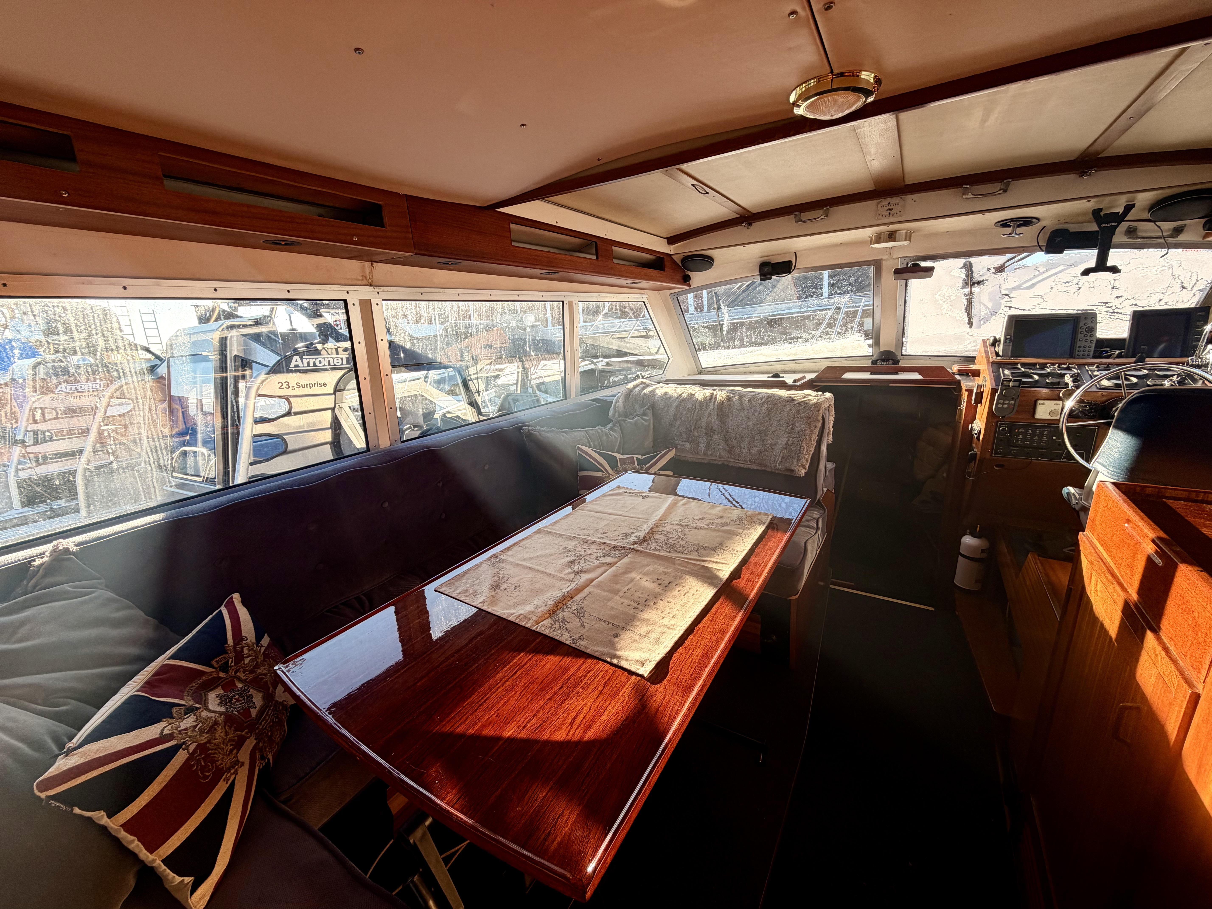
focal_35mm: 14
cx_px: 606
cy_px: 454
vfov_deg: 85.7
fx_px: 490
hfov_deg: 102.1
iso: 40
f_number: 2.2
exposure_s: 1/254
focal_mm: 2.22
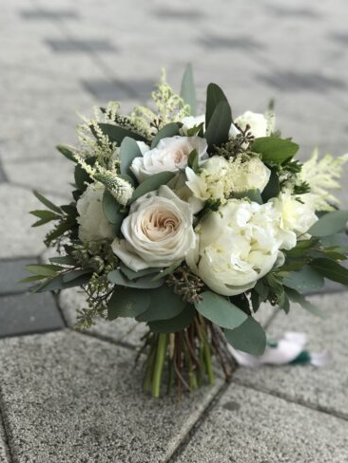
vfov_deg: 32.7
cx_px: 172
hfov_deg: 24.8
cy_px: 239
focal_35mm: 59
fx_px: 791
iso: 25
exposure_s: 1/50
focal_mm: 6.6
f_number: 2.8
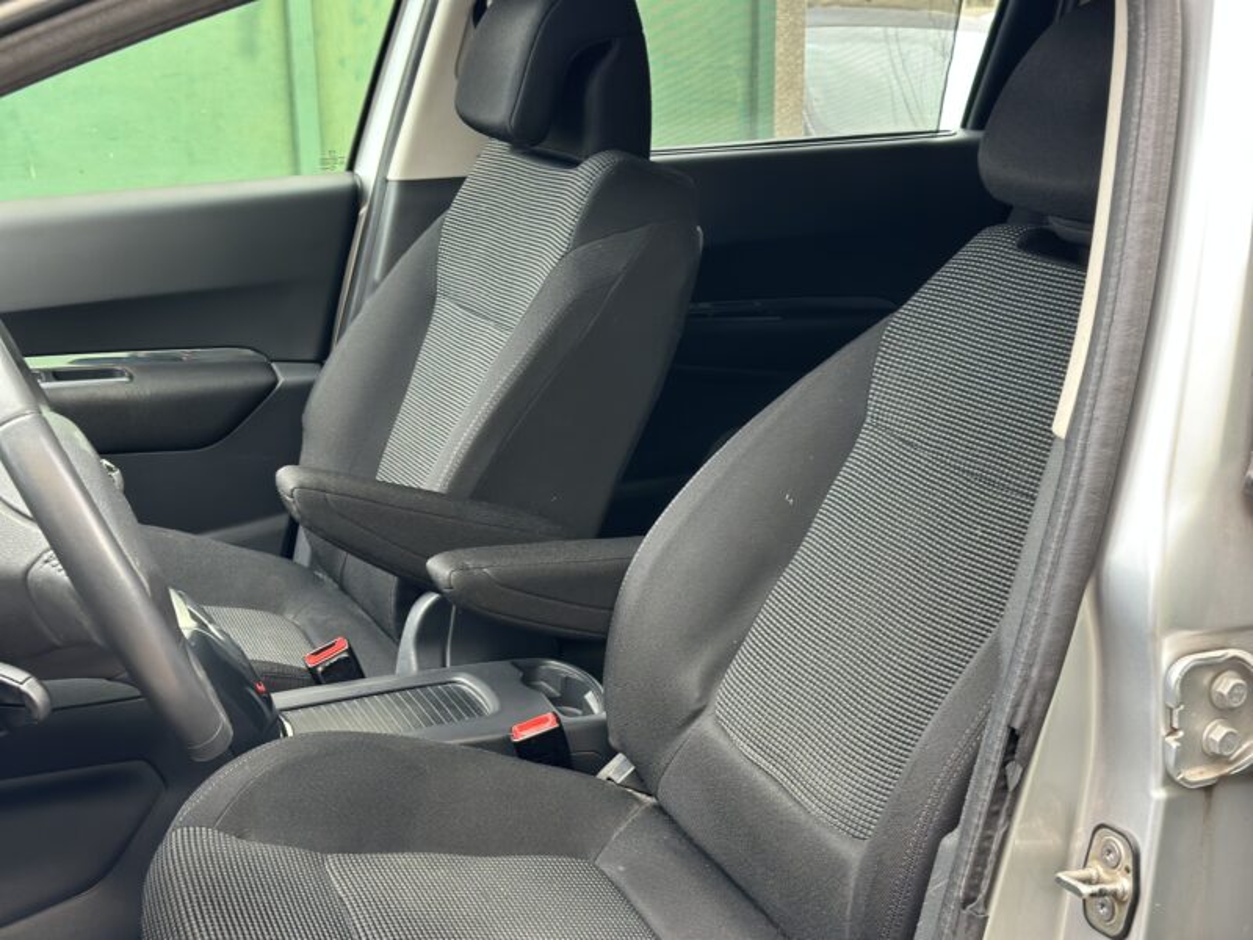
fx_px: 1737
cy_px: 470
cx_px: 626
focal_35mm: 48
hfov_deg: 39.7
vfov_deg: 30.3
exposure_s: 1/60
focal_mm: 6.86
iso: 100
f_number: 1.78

****************

* What is expected *
Could you write out exactly the lines from the line containing "vfov_deg: 85.7" to the end of the material, and nothing else? No pictures belong in the copy.

* Solution to the problem *
vfov_deg: 85.7
fx_px: 490
hfov_deg: 102.1
iso: 40
f_number: 2.2
exposure_s: 1/254
focal_mm: 2.22
vfov_deg: 32.7
cx_px: 172
hfov_deg: 24.8
cy_px: 239
focal_35mm: 59
fx_px: 791
iso: 25
exposure_s: 1/50
focal_mm: 6.6
f_number: 2.8
fx_px: 1737
cy_px: 470
cx_px: 626
focal_35mm: 48
hfov_deg: 39.7
vfov_deg: 30.3
exposure_s: 1/60
focal_mm: 6.86
iso: 100
f_number: 1.78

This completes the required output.